== EXERCISE BRIEF ==
Please repeat the entries exactly as they appear and omit any images.

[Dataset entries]
════

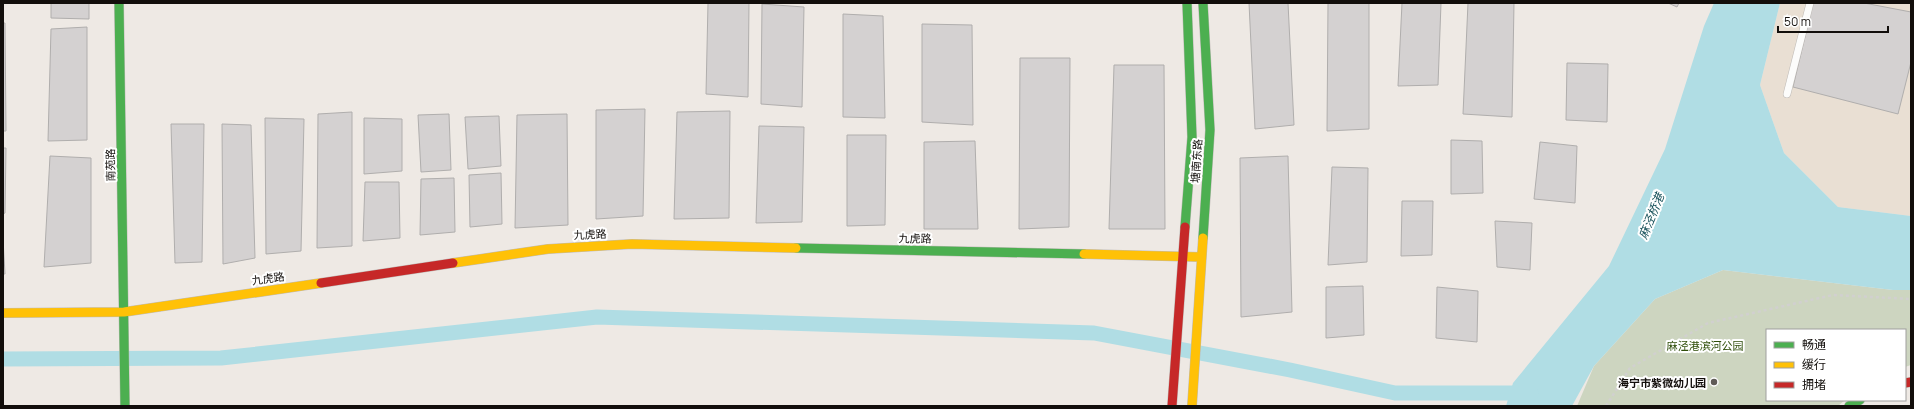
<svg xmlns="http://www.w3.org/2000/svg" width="1914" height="409" font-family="Manrope,'Noto Sans SC',sans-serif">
  <rect width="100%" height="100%" fill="#eee9e4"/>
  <path fill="#e9dfd3" d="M1780,3H1911V216L1838,207L1784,153L1760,85Z"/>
  <path fill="#cdd5c0" d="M1723,270L1893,290H1911V365L1905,367V330H1767V400H1845L1838,406H1577L1594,366L1655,299Z"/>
  <path fill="#b0dde4" d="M1714,3H1780L1760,85L1784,153L1838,207L1911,216V290H1893L1723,270L1655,299L1594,366L1572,406H1506L1513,383L1609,266L1665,149L1704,26Z"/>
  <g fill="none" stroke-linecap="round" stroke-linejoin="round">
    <path stroke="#b0dde4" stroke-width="15" d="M3,359L221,358L597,317L1094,333L1290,370L1395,393H1531"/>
  </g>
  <path fill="#d4d1d1" stroke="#b0aead" d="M51,3H89V19L51,18Z
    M708,3H749L748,97L706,94Z
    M1249,3H1288L1294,125L1255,129Z
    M1328,3H1369V129L1327,131Z
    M1402,3H1441L1438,85L1398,86Z
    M1468,3H1514L1512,117L1463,114Z
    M1668,3H1679L1677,7Z
    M1813,3H1864L1911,12V62L1898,114L1793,87Z
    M762,4L804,7L802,107L761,104Z
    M843,14L883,16L885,118L843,117Z
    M3,23H5L6,131H3Z
    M922,24L972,25L973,125L922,122Z
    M87,27V140L48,141L51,29Z
    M1020,58H1070L1069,227L1019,229Z
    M1567,63L1608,64L1607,122L1566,120Z
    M1114,65H1164L1165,229H1109Z
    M645,109L643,216L596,219V110Z
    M730,111L729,218L674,219L677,112Z
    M352,112V246L317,248L318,114Z
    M449,114L451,170L421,172L418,115Z
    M567,114L568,225L515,228L517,115Z
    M499,116L501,166L468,169L465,117Z
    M265,118L304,119L301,251L266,254Z
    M364,118L402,119V171L364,174Z
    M171,124H204L202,262L175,263Z
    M222,124L251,125L255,258L223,264Z
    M759,126L804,127L802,222L756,223Z
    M847,135H886L885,225L847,226Z
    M1451,140L1482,141L1483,193L1451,194Z
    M975,141L978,229H924V142Z
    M1540,142L1577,146L1575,203L1534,199Z
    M3,148H6L5,213L3,214Z
    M50,156L91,158V263L44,267Z
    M1288,156L1292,312L1241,317L1240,158Z
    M1332,167L1368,168L1367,262L1328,265Z
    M501,173L502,224L470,227L469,175Z
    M454,178L455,232L420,235L421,179Z
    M365,182H399L400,238L363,241Z
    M1402,201H1433L1432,255L1401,256Z
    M1495,221L1532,223L1530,270L1497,267Z
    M3,239L5,274H3Z
    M1363,286L1364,335L1326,338V287Z
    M1437,287L1478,291L1477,342L1436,338Z"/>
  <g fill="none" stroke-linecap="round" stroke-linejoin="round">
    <defs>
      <path id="lane" d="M1787,94L1810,3"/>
      <path id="fast" d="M119,3L125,406
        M1185,227L1192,137L1187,3
        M1203,238L1210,130L1203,3
        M796,248L1084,254
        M1849,406L1860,400"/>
      <path id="slow" d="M1084,254L1201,257
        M453,263L548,249L632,244L796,248
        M3,313L124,312L321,283
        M1192,406L1203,238"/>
      <path id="jam" d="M321,283L453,263
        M1905,383L1911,382
        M1172,406L1185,227"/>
    </defs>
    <use href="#lane" stroke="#bfbbb7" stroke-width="8"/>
    <use href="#fast" stroke="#bfbbb7" stroke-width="10"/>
    <use href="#slow" stroke="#bfbbb7" stroke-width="10"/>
    <use href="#jam" stroke="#bfbbb7" stroke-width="10"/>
    <path stroke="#d1d0cf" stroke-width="2.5" stroke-dasharray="3 3" stroke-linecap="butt" d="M1606,406L1630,368L1708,323L1833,295L1911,299"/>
    <use href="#lane" stroke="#fcfcfb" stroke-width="7"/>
    <use href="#fast" stroke="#4caf50" stroke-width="9"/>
    <use href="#slow" stroke="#ffc107" stroke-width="9"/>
    <use href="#jam" stroke="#c62828" stroke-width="9"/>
  </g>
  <circle fill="#5f5b57" stroke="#fff" stroke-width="1.5" cx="1714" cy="382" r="4"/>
  <g text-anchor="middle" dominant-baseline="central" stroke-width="4" stroke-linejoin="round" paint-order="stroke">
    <g font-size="11" fill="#120e0b" stroke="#fff">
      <text transform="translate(1196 161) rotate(-86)">塘南东路</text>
      <text transform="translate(110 165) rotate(-91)">南苑路</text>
      <text transform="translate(590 234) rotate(-3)">九虎路</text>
      <text transform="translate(915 238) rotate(1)">九虎路</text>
      <text transform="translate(268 278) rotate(-8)">九虎路</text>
    </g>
    <g font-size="11" fill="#2f4e0a" stroke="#fff">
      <text x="1705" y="345">麻泾港滨河公园</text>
    </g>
    <g font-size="11" font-weight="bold" fill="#120e0b" stroke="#fff" text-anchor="end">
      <text x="1706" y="382">海宁市紫微幼儿园</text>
    </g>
    <g font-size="12" font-style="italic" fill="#165059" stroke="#fff">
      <text transform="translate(1651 216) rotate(-68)">麻泾桥港</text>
    </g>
  </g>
  <rect width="1914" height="409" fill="none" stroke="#120e0b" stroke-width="8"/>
  <rect x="1766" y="329" width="140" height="72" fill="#ffffff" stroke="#a09f9d"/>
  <rect x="1774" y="342" width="20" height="6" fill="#4caf50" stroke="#a09f9d"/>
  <text x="1802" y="349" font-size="12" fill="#120e0b">畅通</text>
  <rect x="1774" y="362" width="20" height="6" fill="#ffc107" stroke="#a09f9d"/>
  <text x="1802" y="369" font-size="12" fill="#120e0b">缓行</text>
  <rect x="1774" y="382" width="20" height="6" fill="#c62828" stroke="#a09f9d"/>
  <text x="1802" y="389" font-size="12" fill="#120e0b">拥堵</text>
  <path d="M1778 26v6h110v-6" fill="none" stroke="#120e0b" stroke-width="2"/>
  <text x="1784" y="26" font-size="12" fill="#120e0b" stroke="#ffffff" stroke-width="3" paint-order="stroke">50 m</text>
</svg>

════

== RESULT ==
<svg xmlns="http://www.w3.org/2000/svg" width="1914" height="409" font-family="Manrope,'Noto Sans SC',sans-serif">
  <rect width="100%" height="100%" fill="#eee9e4"/>
  <path fill="#e9dfd3" d="M1780,3H1911V216L1838,207L1784,153L1760,85Z"/>
  <path fill="#cdd5c0" d="M1723,270L1893,290H1911V365L1905,367V330H1767V400H1845L1838,406H1577L1594,366L1655,299Z"/>
  <path fill="#b0dde4" d="M1714,3H1780L1760,85L1784,153L1838,207L1911,216V290H1893L1723,270L1655,299L1594,366L1572,406H1506L1513,383L1609,266L1665,149L1704,26Z"/>
  <g fill="none" stroke-linecap="round" stroke-linejoin="round">
    <path stroke="#b0dde4" stroke-width="15" d="M3,359L221,358L597,317L1094,333L1290,370L1395,393H1531"/>
  </g>
  <path fill="#d4d1d1" stroke="#b0aead" d="M51,3H89V19L51,18Z
    M708,3H749L748,97L706,94Z
    M1249,3H1288L1294,125L1255,129Z
    M1328,3H1369V129L1327,131Z
    M1402,3H1441L1438,85L1398,86Z
    M1468,3H1514L1512,117L1463,114Z
    M1668,3H1679L1677,7Z
    M1813,3H1864L1911,12V62L1898,114L1793,87Z
    M762,4L804,7L802,107L761,104Z
    M843,14L883,16L885,118L843,117Z
    M3,23H5L6,131H3Z
    M922,24L972,25L973,125L922,122Z
    M87,27V140L48,141L51,29Z
    M1020,58H1070L1069,227L1019,229Z
    M1567,63L1608,64L1607,122L1566,120Z
    M1114,65H1164L1165,229H1109Z
    M645,109L643,216L596,219V110Z
    M730,111L729,218L674,219L677,112Z
    M352,112V246L317,248L318,114Z
    M449,114L451,170L421,172L418,115Z
    M567,114L568,225L515,228L517,115Z
    M499,116L501,166L468,169L465,117Z
    M265,118L304,119L301,251L266,254Z
    M364,118L402,119V171L364,174Z
    M171,124H204L202,262L175,263Z
    M222,124L251,125L255,258L223,264Z
    M759,126L804,127L802,222L756,223Z
    M847,135H886L885,225L847,226Z
    M1451,140L1482,141L1483,193L1451,194Z
    M975,141L978,229H924V142Z
    M1540,142L1577,146L1575,203L1534,199Z
    M3,148H6L5,213L3,214Z
    M50,156L91,158V263L44,267Z
    M1288,156L1292,312L1241,317L1240,158Z
    M1332,167L1368,168L1367,262L1328,265Z
    M501,173L502,224L470,227L469,175Z
    M454,178L455,232L420,235L421,179Z
    M365,182H399L400,238L363,241Z
    M1402,201H1433L1432,255L1401,256Z
    M1495,221L1532,223L1530,270L1497,267Z
    M3,239L5,274H3Z
    M1363,286L1364,335L1326,338V287Z
    M1437,287L1478,291L1477,342L1436,338Z"/>
  <g fill="none" stroke-linecap="round" stroke-linejoin="round">
    <defs>
      <path id="lane" d="M1787,94L1810,3"/>
      <path id="fast" d="M119,3L125,406
        M1185,227L1192,137L1187,3
        M1203,238L1210,130L1203,3
        M796,248L1084,254
        M1849,406L1860,400"/>
      <path id="slow" d="M1084,254L1201,257
        M453,263L548,249L632,244L796,248
        M3,313L124,312L321,283
        M1192,406L1203,238"/>
      <path id="jam" d="M321,283L453,263
        M1905,383L1911,382
        M1172,406L1185,227"/>
    </defs>
    <use href="#lane" stroke="#bfbbb7" stroke-width="8"/>
    <use href="#fast" stroke="#bfbbb7" stroke-width="10"/>
    <use href="#slow" stroke="#bfbbb7" stroke-width="10"/>
    <use href="#jam" stroke="#bfbbb7" stroke-width="10"/>
    <path stroke="#d1d0cf" stroke-width="2.5" stroke-dasharray="3 3" stroke-linecap="butt" d="M1606,406L1630,368L1708,323L1833,295L1911,299"/>
    <use href="#lane" stroke="#fcfcfb" stroke-width="7"/>
    <use href="#fast" stroke="#4caf50" stroke-width="9"/>
    <use href="#slow" stroke="#ffc107" stroke-width="9"/>
    <use href="#jam" stroke="#c62828" stroke-width="9"/>
  </g>
  <circle fill="#5f5b57" stroke="#fff" stroke-width="1.5" cx="1714" cy="382" r="4"/>
  <g text-anchor="middle" dominant-baseline="central" stroke-width="4" stroke-linejoin="round" paint-order="stroke">
    <g font-size="11" fill="#120e0b" stroke="#fff">
      <text transform="translate(1196 161) rotate(-86)">塘南东路</text>
      <text transform="translate(110 165) rotate(-91)">南苑路</text>
      <text transform="translate(590 234) rotate(-3)">九虎路</text>
      <text transform="translate(915 238) rotate(1)">九虎路</text>
      <text transform="translate(268 278) rotate(-8)">九虎路</text>
    </g>
    <g font-size="11" fill="#2f4e0a" stroke="#fff">
      <text x="1705" y="345">麻泾港滨河公园</text>
    </g>
    <g font-size="11" font-weight="bold" fill="#120e0b" stroke="#fff" text-anchor="end">
      <text x="1706" y="382">海宁市紫微幼儿园</text>
    </g>
    <g font-size="12" font-style="italic" fill="#165059" stroke="#fff">
      <text transform="translate(1651 216) rotate(-68)">麻泾桥港</text>
    </g>
  </g>
  <rect width="1914" height="409" fill="none" stroke="#120e0b" stroke-width="8"/>
  <rect x="1766" y="329" width="140" height="72" fill="#ffffff" stroke="#a09f9d"/>
  <rect x="1774" y="342" width="20" height="6" fill="#4caf50" stroke="#a09f9d"/>
  <text x="1802" y="349" font-size="12" fill="#120e0b">畅通</text>
  <rect x="1774" y="362" width="20" height="6" fill="#ffc107" stroke="#a09f9d"/>
  <text x="1802" y="369" font-size="12" fill="#120e0b">缓行</text>
  <rect x="1774" y="382" width="20" height="6" fill="#c62828" stroke="#a09f9d"/>
  <text x="1802" y="389" font-size="12" fill="#120e0b">拥堵</text>
  <path d="M1778 26v6h110v-6" fill="none" stroke="#120e0b" stroke-width="2"/>
  <text x="1784" y="26" font-size="12" fill="#120e0b" stroke="#ffffff" stroke-width="3" paint-order="stroke">50 m</text>
</svg>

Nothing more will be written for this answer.